**Brief**
In the records below, the lines from the one with "sesión se realizará" through the last are to be printed exactly, and nothing else.
=== Section Start ===
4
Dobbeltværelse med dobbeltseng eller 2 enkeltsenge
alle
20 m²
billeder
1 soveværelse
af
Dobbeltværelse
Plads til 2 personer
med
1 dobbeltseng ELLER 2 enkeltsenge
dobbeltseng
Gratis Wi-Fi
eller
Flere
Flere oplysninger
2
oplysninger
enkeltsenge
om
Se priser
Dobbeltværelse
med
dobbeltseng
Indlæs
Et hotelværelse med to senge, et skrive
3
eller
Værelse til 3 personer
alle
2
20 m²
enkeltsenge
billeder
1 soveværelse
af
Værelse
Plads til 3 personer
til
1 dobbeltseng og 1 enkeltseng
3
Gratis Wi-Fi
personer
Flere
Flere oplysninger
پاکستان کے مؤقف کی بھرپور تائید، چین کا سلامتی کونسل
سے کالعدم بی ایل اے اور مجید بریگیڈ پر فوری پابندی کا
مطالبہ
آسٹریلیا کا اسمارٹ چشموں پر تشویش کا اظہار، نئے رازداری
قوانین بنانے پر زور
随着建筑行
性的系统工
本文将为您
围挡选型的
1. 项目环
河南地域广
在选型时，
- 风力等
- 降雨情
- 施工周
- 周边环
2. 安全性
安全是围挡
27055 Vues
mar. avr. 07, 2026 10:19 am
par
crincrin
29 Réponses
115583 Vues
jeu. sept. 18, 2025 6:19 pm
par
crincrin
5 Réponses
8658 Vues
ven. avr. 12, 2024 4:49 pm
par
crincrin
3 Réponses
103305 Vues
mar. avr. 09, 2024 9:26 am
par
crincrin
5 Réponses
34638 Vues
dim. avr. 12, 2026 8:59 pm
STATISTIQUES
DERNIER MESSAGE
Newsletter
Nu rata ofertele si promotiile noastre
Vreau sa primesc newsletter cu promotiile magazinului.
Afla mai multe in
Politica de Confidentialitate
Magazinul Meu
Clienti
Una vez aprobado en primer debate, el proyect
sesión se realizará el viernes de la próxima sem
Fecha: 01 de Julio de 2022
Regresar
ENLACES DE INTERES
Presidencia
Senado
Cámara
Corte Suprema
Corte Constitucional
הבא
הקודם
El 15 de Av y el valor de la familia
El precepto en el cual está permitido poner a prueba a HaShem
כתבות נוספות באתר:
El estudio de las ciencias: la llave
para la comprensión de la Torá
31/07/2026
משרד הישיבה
=== Section End ===
**Exercise solution**
sesión se realizará el viernes de la próxima sem
Fecha: 01 de Julio de 2022
Regresar
ENLACES DE INTERES
Presidencia
Senado
Cámara
Corte Suprema
Corte Constitucional
הבא
הקודם
El 15 de Av y el valor de la familia
El precepto en el cual está permitido poner a prueba a HaShem
כתבות נוספות באתר:
El estudio de las ciencias: la llave
para la comprensión de la Torá
31/07/2026
משרד הישיבה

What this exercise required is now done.